Lord David Puttnam has spoken publicly on the Lessons of Leveson for the first time since the announcement of the Royal Charter Plan. The event took place at Advertising Week Europe, the world’s largest advertising festival, in London, on Tue 19th March.
Lord Puttnam said: “There is a problem more sinister than the issues surrounding the Leveson Inquiry and that’s that even the greatest judiciary can’t stand up against collusion when it’s between the police and the press. It prevents democracy.”
On press regulation, Lord Puttnam affirmed “We’re dealing with an old-fashioned mindset. Editors are used to being kings in castles. The last king to request special treatment was Charles I, and that didn’t do his health a lot of good.”
Lord Puttnam attacked foreign ownership of newspapers, saying that “foreign owners do not have the same interest in the country that they are influencing” and “do not experience the impact of the actions that manipulated narratives can have”.
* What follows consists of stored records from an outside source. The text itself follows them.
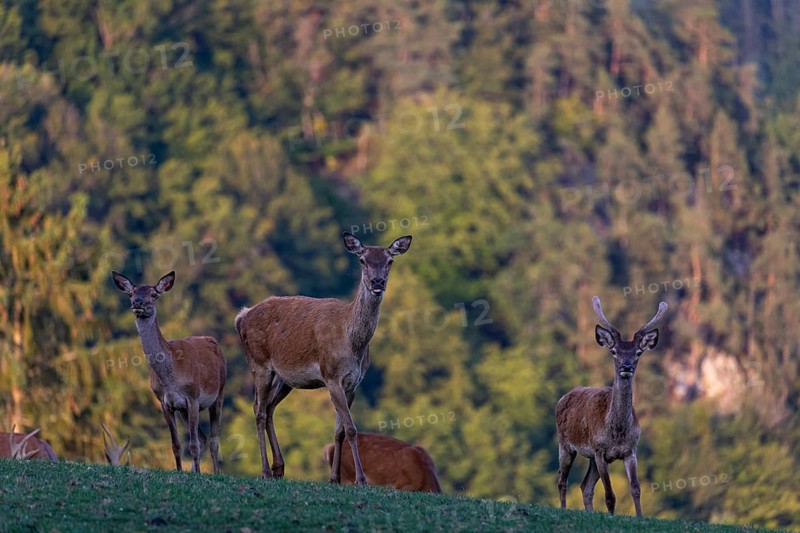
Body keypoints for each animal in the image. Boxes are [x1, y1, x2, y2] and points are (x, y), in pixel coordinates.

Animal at [112, 270, 227, 474]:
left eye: (153, 294)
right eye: (131, 294)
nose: (137, 303)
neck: (171, 378)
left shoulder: (193, 397)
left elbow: (193, 445)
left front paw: (198, 473)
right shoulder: (165, 403)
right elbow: (176, 444)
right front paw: (181, 471)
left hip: (219, 394)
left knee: (213, 440)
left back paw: (216, 473)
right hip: (183, 412)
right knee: (204, 438)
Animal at [235, 232, 412, 484]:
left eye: (390, 261)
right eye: (362, 260)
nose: (377, 283)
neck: (352, 342)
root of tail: (241, 317)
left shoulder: (352, 383)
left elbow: (339, 430)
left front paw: (335, 478)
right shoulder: (331, 376)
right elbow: (351, 429)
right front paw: (360, 479)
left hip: (284, 378)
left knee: (269, 408)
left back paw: (279, 468)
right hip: (259, 364)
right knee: (258, 410)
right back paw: (266, 471)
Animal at [556, 296, 668, 517]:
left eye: (638, 352)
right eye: (614, 351)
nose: (626, 366)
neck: (617, 432)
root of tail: (563, 397)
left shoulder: (630, 451)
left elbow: (636, 489)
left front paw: (640, 517)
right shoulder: (600, 451)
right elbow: (610, 496)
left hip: (590, 458)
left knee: (585, 486)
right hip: (565, 444)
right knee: (562, 480)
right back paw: (563, 508)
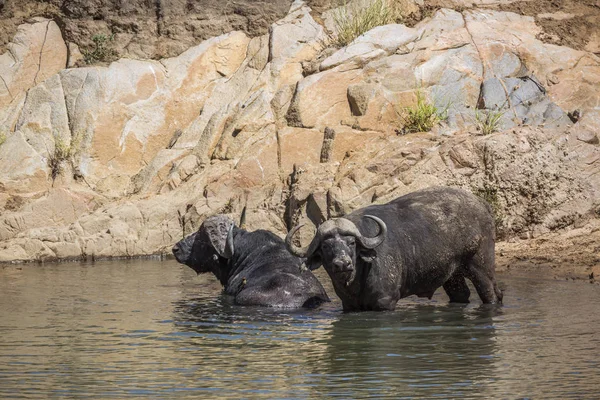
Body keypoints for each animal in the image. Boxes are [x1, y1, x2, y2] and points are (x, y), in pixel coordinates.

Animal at [286, 188, 502, 312]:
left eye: (351, 242)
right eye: (325, 246)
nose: (342, 263)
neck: (356, 280)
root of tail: (483, 204)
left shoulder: (385, 302)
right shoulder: (349, 306)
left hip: (480, 265)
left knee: (492, 293)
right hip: (452, 274)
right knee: (461, 295)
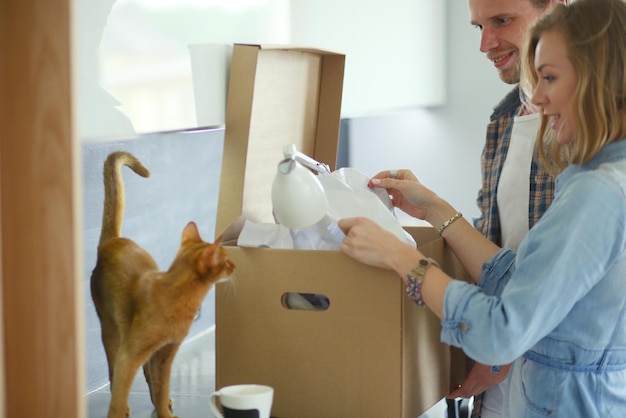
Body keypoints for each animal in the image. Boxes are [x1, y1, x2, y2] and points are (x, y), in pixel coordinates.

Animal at [89, 151, 233, 418]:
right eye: (227, 259)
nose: (235, 265)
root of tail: (112, 242)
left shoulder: (167, 352)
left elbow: (161, 387)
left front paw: (164, 409)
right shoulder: (130, 353)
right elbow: (121, 390)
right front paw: (119, 410)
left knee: (148, 375)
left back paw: (161, 404)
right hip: (111, 330)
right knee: (115, 374)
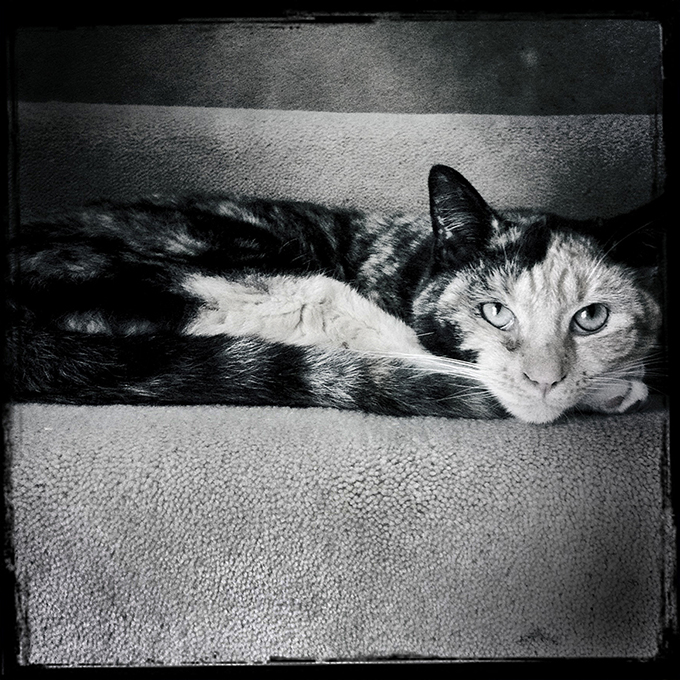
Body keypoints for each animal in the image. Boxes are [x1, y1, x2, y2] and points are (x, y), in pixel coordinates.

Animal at [7, 165, 664, 424]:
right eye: (495, 312)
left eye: (592, 318)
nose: (545, 379)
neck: (411, 263)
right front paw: (608, 388)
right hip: (291, 284)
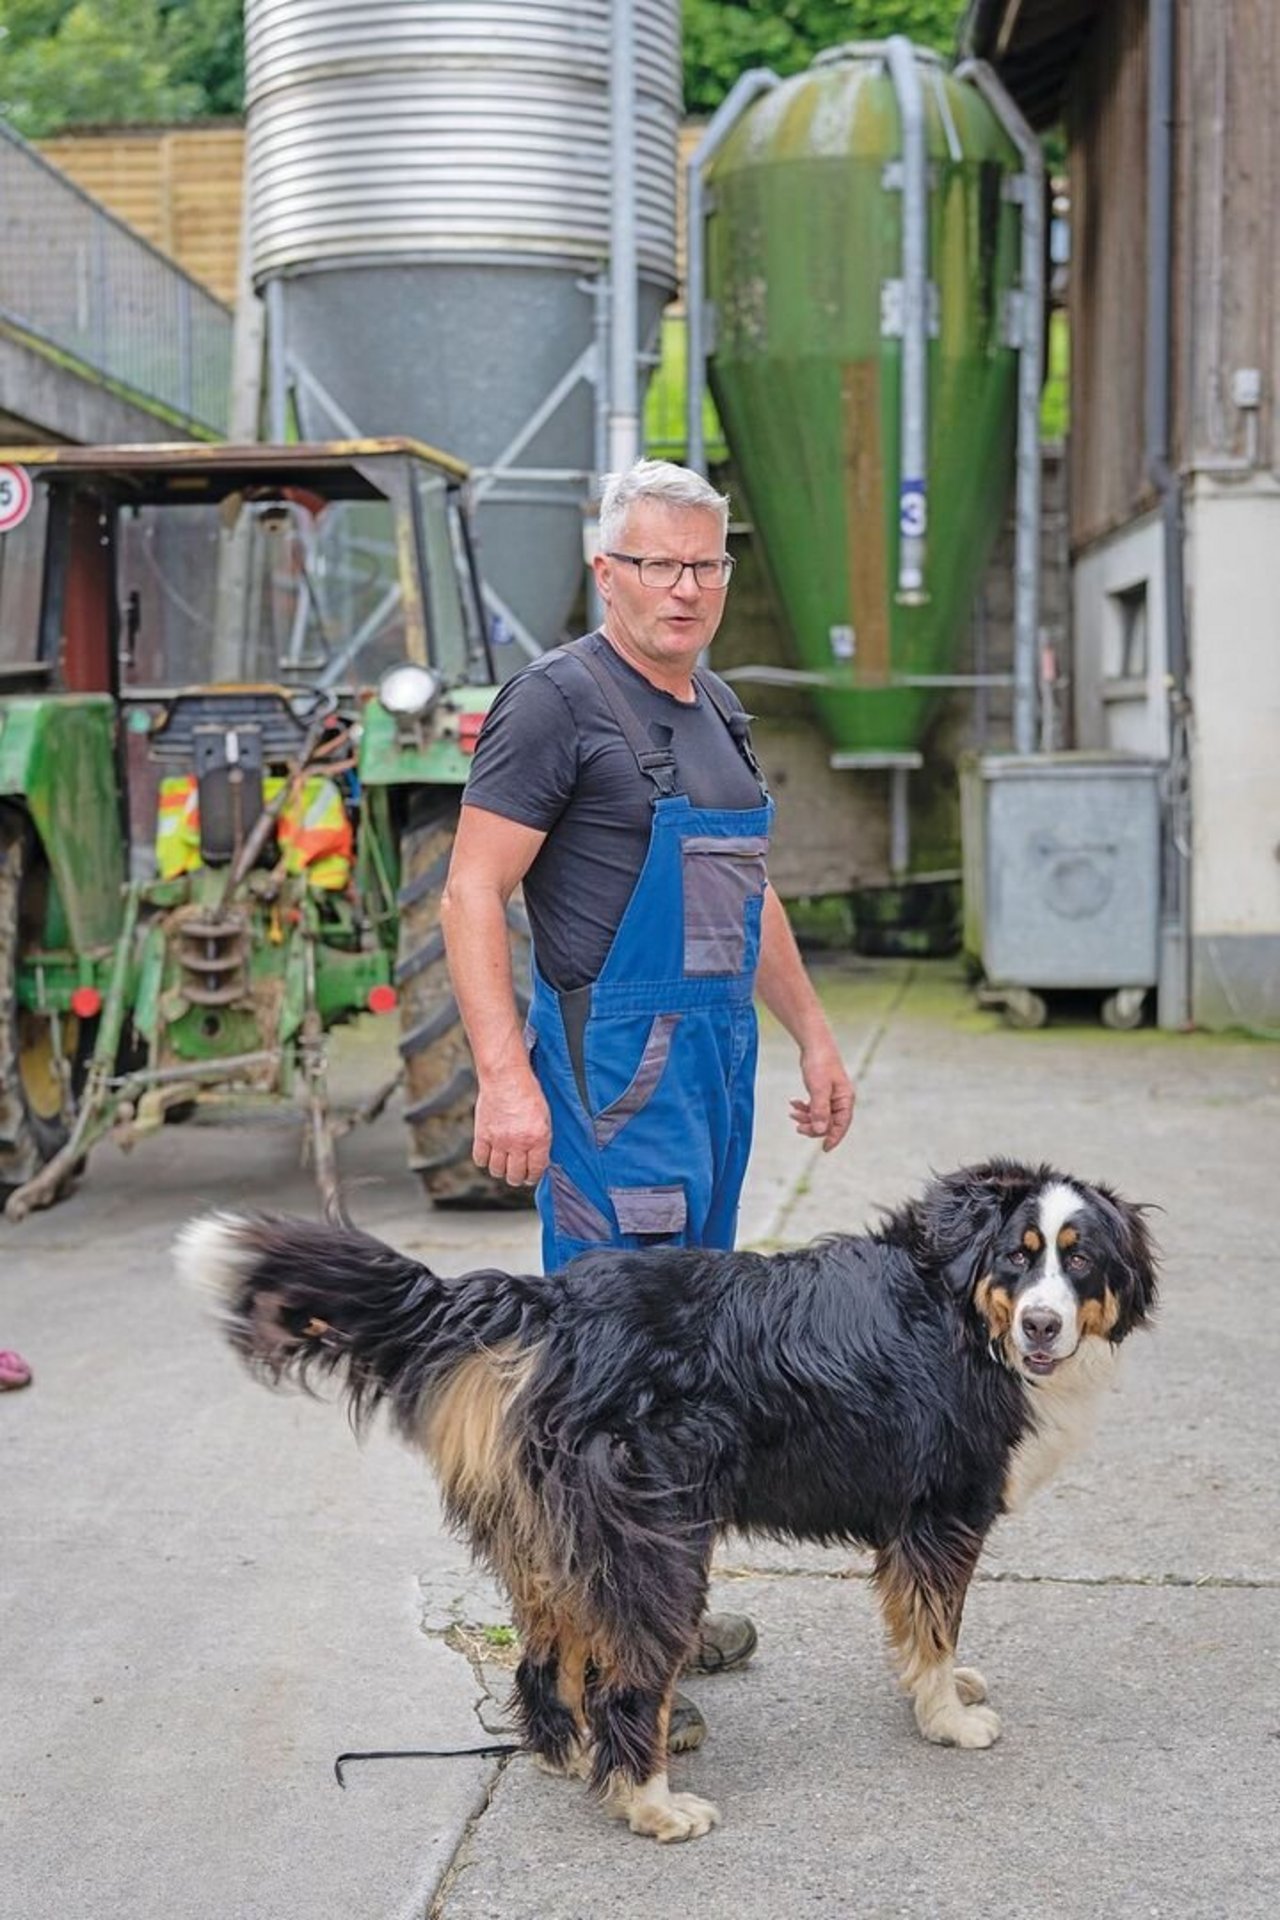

Lord Puttnam drew comparisons between the US and the UK press systems, highlighting fundamental differences in approaches to ownership and fact-checking. He highlighted that the First Amendment means that protection of the truth is engrained in the Constitution and the culture, meaning that there is vigilance about one’s rights. Lord Puttnam expressed his fears about freedom, saying that he “passionately believes freedom and democracy are fragile”.
On Google, Puttnam commented that “it maintains it keeps to its slogan, but we are entitled to ask them to prove it at any time”.